_Task directions_
Extract all lines in the data that contain the word "Profile".
____
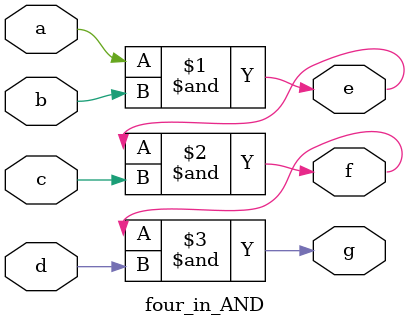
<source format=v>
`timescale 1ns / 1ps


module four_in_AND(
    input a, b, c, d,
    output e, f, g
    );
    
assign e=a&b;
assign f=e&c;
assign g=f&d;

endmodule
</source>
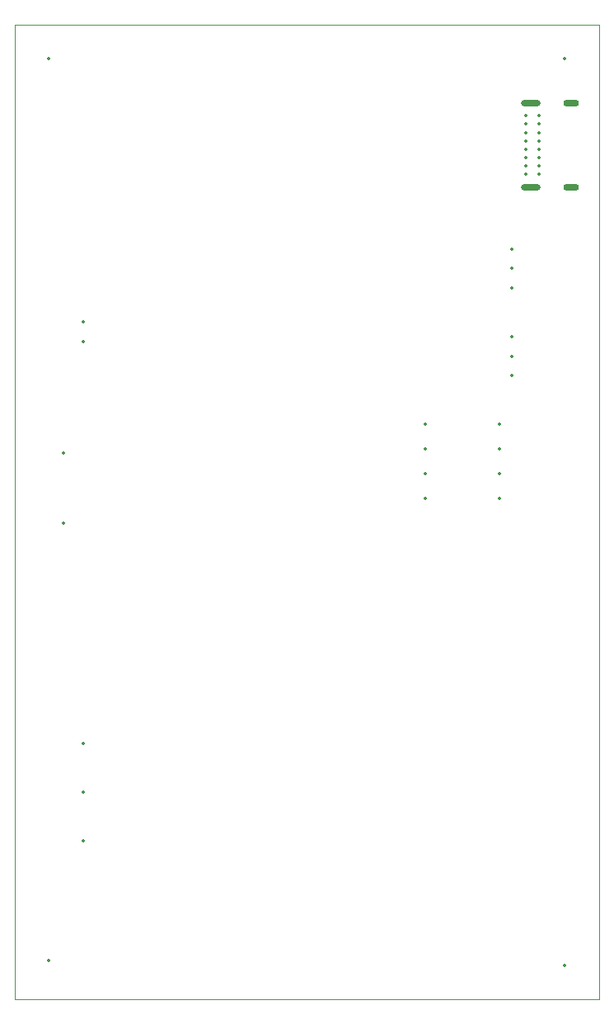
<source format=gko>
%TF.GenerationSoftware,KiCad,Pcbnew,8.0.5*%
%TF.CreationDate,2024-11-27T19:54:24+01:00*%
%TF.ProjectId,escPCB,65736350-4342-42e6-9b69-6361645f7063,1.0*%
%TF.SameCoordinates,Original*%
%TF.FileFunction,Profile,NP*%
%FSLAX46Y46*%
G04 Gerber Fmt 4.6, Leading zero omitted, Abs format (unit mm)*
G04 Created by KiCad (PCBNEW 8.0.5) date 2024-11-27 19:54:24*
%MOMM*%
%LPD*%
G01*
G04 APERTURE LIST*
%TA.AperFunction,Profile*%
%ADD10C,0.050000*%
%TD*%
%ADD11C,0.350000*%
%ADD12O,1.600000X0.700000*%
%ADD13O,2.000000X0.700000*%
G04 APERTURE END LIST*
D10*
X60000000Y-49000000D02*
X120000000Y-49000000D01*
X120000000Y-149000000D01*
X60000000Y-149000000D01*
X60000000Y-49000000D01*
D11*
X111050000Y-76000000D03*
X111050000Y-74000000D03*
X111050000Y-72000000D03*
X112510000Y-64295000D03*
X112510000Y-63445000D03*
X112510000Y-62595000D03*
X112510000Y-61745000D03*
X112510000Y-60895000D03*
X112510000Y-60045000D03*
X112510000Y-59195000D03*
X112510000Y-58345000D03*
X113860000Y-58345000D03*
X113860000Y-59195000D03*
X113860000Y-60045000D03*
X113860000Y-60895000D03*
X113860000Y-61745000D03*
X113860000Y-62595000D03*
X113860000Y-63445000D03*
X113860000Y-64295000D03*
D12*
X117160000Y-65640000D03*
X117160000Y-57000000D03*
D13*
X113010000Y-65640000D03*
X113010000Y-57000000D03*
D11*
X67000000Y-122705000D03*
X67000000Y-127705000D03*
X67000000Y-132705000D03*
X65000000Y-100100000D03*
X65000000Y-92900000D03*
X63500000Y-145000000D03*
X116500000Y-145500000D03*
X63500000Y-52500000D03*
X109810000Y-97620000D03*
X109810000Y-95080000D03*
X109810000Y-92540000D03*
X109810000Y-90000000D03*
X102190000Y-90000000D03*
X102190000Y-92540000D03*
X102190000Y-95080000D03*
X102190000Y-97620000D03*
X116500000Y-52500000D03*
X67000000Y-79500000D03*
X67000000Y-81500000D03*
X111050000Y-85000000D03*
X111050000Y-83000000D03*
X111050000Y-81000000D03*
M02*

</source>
____
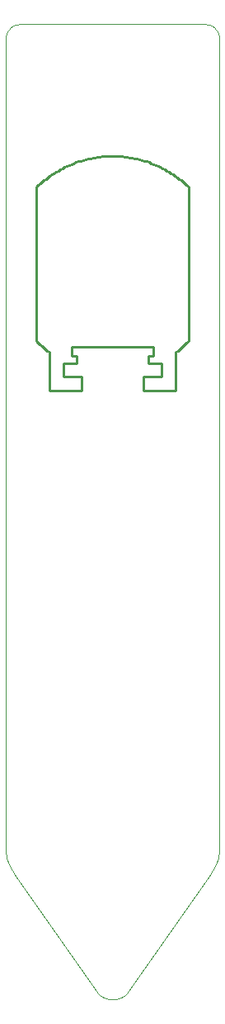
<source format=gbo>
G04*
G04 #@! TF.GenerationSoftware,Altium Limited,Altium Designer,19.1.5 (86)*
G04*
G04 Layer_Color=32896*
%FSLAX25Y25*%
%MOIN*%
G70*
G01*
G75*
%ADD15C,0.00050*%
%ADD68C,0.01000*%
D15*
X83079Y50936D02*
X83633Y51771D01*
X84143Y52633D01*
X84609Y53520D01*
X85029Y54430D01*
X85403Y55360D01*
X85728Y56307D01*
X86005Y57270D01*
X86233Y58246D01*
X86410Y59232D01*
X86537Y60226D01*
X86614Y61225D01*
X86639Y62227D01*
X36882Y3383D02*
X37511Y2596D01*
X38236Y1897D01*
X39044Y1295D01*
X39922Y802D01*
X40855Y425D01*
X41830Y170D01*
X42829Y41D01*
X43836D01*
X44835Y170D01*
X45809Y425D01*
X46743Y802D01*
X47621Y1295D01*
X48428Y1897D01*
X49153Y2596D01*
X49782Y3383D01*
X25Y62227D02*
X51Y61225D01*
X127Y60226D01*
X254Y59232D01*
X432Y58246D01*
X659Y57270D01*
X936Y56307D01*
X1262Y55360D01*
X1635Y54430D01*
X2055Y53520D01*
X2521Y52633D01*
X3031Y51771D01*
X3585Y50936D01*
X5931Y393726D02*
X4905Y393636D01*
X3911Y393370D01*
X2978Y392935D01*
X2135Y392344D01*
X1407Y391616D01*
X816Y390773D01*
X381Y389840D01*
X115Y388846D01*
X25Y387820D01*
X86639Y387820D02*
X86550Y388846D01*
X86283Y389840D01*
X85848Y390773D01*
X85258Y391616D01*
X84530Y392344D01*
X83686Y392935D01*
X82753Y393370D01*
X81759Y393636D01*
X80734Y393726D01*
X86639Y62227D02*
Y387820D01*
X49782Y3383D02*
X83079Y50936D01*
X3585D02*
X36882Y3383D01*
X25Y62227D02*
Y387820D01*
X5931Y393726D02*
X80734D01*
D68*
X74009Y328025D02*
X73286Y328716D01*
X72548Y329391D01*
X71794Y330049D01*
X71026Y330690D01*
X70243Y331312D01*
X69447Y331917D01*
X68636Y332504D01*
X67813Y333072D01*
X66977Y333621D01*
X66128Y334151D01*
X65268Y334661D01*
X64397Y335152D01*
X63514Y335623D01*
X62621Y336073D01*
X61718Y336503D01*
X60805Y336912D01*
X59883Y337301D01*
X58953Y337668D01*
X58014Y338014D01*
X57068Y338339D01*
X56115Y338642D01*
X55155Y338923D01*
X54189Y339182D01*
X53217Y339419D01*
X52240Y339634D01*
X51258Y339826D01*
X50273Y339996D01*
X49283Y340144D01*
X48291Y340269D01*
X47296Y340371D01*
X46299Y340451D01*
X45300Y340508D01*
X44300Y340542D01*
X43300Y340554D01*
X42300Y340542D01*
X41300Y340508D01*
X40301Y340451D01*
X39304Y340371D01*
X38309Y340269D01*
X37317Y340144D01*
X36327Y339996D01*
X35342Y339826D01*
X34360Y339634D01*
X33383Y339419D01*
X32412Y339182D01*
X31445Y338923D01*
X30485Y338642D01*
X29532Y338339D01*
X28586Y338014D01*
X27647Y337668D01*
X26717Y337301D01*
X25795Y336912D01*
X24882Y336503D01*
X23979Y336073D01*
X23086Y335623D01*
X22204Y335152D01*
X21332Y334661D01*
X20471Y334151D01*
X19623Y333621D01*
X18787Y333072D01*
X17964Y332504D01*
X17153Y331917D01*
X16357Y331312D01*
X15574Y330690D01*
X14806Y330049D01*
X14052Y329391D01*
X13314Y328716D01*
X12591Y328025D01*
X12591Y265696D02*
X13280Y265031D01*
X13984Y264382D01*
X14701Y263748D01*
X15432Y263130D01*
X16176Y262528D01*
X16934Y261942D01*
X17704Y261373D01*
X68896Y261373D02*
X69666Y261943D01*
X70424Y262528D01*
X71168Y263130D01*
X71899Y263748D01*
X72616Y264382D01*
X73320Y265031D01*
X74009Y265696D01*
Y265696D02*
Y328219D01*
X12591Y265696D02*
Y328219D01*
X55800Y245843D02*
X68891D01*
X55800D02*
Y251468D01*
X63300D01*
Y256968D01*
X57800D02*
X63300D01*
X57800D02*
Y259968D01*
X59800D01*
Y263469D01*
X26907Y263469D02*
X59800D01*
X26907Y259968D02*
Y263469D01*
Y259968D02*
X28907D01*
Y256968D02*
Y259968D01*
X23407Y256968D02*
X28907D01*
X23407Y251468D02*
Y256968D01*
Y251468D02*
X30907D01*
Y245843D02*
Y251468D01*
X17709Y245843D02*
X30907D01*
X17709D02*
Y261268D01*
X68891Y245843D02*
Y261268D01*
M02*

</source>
____
_Answer box_
%TF.FileFunction,Profile,NP*%
%TA.AperFunction,Profile*%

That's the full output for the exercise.